EXERCISES:
(a) According to the customs ruling letter, under what brand name are the finished sunglasses sold?
(b) In the entries, copy word for word the part that opens with the line containing "description_main_no_space_length_5 | 05051 |" and closes with the line containing "distributors | [] |", both of those lines included.
[PAGE EXTRACT — start]
MAR 2-05 CO:R:C:V 734327 RSD

Michael K. Tomenga, Esq.
Brian O'Shea, Esq.
McKenna & Cuneo
1575 Eye Street, N.W.
Washington, D.C. 20005

RE: Country of origin marking of imported sunglasses frames that will be used to make finished sunglasses; inserting the sunglasses lenses in the frames; substantial transformation; trademarks; ultimate purchaser; 19 CFR 134.1; 19 CFR 134.35; 19 CFR 134.47; 19 CFR 134.36(b); HQ 733654; HQ 709965

Dear Mr. Tomenga and Mr. O'Shea:

This is in response to your letter dated August 29, 1991, submitted on behalf of your client, Bausch & Lomb, concerning the country of origin marking requirements for imported eyeglass frames used to make non-prescription sunglasses. We regret the delay in responding. You have furnished a sample of the eyeglass frames and a sample of the completed sunglasses for our consideration.


Bausch & Lomb manufactures finished non-prescription sunglasses in the United States by using U.S. origin lenses and imported frames. The sunglasses are sold under the brand name "RAY-BAN U.S.A." All the frames that Bausch & Lomb imports will be used for the manufacturing of its sunglasses. None of the frames will be sold prior to the insertion of the lenses into the imported frames and the manufacture of the completed sunglasses. No other parties in the United States are licensed by Bausch & Lomb to manufacture RAY-BAN U.S.A. sunglasses.
[PAGE EXTRACT — finish]
[GIVEN RECORDS — start]
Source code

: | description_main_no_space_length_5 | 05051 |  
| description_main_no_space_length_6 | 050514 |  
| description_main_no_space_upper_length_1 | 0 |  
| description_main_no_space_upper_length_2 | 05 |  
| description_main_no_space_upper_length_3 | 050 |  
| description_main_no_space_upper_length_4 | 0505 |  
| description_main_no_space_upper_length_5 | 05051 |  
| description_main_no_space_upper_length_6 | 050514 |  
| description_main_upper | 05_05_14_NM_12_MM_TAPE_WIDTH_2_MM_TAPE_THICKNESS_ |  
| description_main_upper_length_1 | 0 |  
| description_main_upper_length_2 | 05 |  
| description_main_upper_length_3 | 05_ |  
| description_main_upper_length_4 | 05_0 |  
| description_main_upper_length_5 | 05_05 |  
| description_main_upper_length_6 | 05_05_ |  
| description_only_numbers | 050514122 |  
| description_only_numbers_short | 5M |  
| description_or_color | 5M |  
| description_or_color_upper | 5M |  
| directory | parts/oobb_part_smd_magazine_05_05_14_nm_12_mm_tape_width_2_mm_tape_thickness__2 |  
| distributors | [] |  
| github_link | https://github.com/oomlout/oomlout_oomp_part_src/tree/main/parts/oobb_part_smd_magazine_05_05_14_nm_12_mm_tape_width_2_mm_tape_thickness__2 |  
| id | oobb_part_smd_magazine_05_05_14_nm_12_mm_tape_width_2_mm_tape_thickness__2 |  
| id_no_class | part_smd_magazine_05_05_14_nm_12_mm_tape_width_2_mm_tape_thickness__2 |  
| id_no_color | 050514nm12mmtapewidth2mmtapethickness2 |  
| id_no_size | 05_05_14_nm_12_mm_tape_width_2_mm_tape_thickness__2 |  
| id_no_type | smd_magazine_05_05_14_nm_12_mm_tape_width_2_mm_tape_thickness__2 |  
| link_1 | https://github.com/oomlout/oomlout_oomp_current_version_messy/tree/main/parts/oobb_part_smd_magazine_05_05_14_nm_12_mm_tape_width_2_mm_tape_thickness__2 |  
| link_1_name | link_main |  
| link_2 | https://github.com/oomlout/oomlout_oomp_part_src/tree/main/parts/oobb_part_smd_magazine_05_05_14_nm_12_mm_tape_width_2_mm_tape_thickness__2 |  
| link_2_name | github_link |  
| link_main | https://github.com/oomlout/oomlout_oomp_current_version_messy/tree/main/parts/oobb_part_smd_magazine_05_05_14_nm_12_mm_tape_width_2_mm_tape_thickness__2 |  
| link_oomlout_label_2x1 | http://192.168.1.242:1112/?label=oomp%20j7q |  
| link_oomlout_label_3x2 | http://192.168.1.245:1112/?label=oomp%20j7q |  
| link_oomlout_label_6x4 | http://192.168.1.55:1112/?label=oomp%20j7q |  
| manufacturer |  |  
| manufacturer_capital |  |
[GIVEN RECORDS — finish]
RESULTS OF THE TASKS:
(a) "RAY-BAN U.S.A."

(b)
: | description_main_no_space_length_5 | 05051 |  
| description_main_no_space_length_6 | 050514 |  
| description_main_no_space_upper_length_1 | 0 |  
| description_main_no_space_upper_length_2 | 05 |  
| description_main_no_space_upper_length_3 | 050 |  
| description_main_no_space_upper_length_4 | 0505 |  
| description_main_no_space_upper_length_5 | 05051 |  
| description_main_no_space_upper_length_6 | 050514 |  
| description_main_upper | 05_05_14_NM_12_MM_TAPE_WIDTH_2_MM_TAPE_THICKNESS_ |  
| description_main_upper_length_1 | 0 |  
| description_main_upper_length_2 | 05 |  
| description_main_upper_length_3 | 05_ |  
| description_main_upper_length_4 | 05_0 |  
| description_main_upper_length_5 | 05_05 |  
| description_main_upper_length_6 | 05_05_ |  
| description_only_numbers | 050514122 |  
| description_only_numbers_short | 5M |  
| description_or_color | 5M |  
| description_or_color_upper | 5M |  
| directory | parts/oobb_part_smd_magazine_05_05_14_nm_12_mm_tape_width_2_mm_tape_thickness__2 |  
| distributors | [] |  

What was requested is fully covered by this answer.